* Aufgaben *
1: Überarbeite im Text über die evangelische Gemeinde in Ödenburg die Passage von „Evangelischsein in der“ bis „nicht uneingeschränkt übermittelbar.“, indem du „Ödenburg“ durch „Sopron“ ersetzt, und gib sie in dieser Form wieder.
2: Übertrage diesen Satz aus dem Text über die evangelische Gemeinde in Ödenburg ins Englische: „Die Evangelisch-Lutherische Kirchengemeinde Ödenburg gehört zu den letzten wichtigen Festungen des deutschsprachigen, evangelischen Gemeindelebens in Ungarn.“

Evangelischsein in der Grenzstadt Ödenburg
Von Ágoston Frank und Dr. Norbert Frank
Über die evangelisch-lutherische Gemeinde in Ödenburg/Sopron zu berichten ist für uns keine einfache Aufgabe. Einen so wesentlichen Teil seiner Identität kann man nämlich nur schwierig mit einfachen Sätzen der Sprache beschreiben. Gefühle sind nicht uneingeschränkt übermittelbar.
Die Evangelisch-Lutherische Kirchengemeinde Ödenburg gehört zu den letzten wichtigen Festungen des deutschsprachigen, evangelischen Gemeindelebens in Ungarn. Neben den ungarischen Pfarrerkollegen verfügt die Gemeinde über eine ständige Stelle, die zu der Bayerischen Landeskirche gehört. Der jetzige Amtsinhaber, der gebürtige Nürnberger Holger Manke, legt seinen Dienst mit Ende Juni in Ödenburg nieder. Ihm ist zu verdanken, dass das evangelische deutschsprachige Gemeindeleben in den vergangen mehr als 10 Jahren durchaus explodiert ist und von den älteren Gemeindemitgliedern eine hypothetische Frage gar nicht mehr gerechtfertigt ist, ob es ein Nachwuchsmangel besteht. Die Antwort ist eindeutig. Auf keinen Fall! Wir sind auch während seiner Tätigkeit zu unserer Urgemeinde zurückgekehrt, die mit der Geschichte der Stadt untrennbar verbunden ist und bis heute vor allem das Ziel verfolgt, dem deutschsprachigen Protestantismus eine Kontinuität zu gewähren.
Wenn man sich also die Frage stellt, was das Evangelisch-Sein in Ödenburg ausmacht, ist es kein Wunder, dass die ersten Haltestellen die Kirche und die Gottesdienste sein werden.

* Vorgegebenes Material *
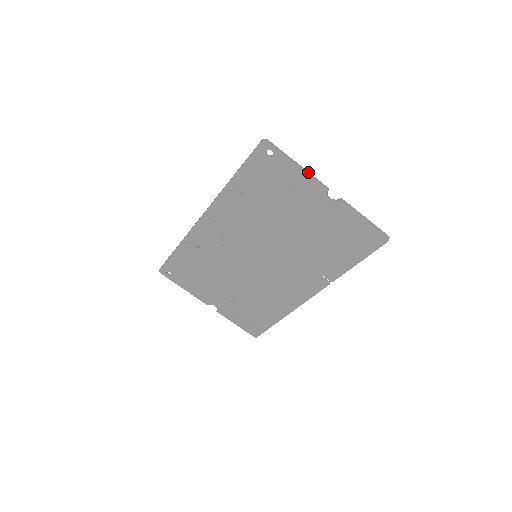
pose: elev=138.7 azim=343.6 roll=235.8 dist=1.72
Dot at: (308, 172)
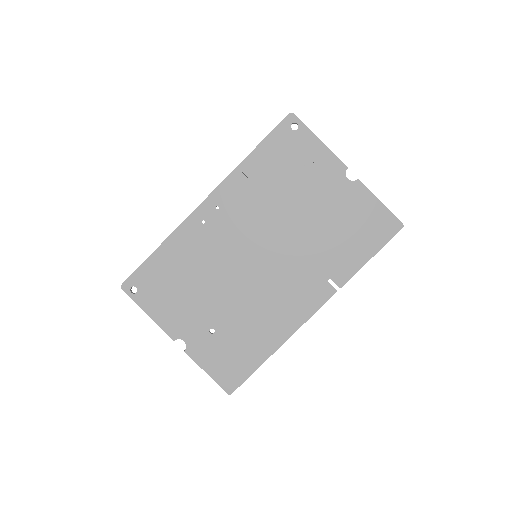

* Lösungen *
1:
Evangelischsein in der Grenzstadt Sopron
Von Ágoston Frank und Dr. Norbert Frank
Über die evangelisch-lutherische Gemeinde in Sopron/Sopron zu berichten ist für uns keine einfache Aufgabe. Einen so wesentlichen Teil seiner Identität kann man nämlich nur schwierig mit einfachen Sätzen der Sprache beschreiben. Gefühle sind nicht uneingeschränkt übermittelbar.

2: The Evangelical Lutheran congregation of Ödenburg is one of the last important strongholds of German-speaking Protestant congregational life in Hungary.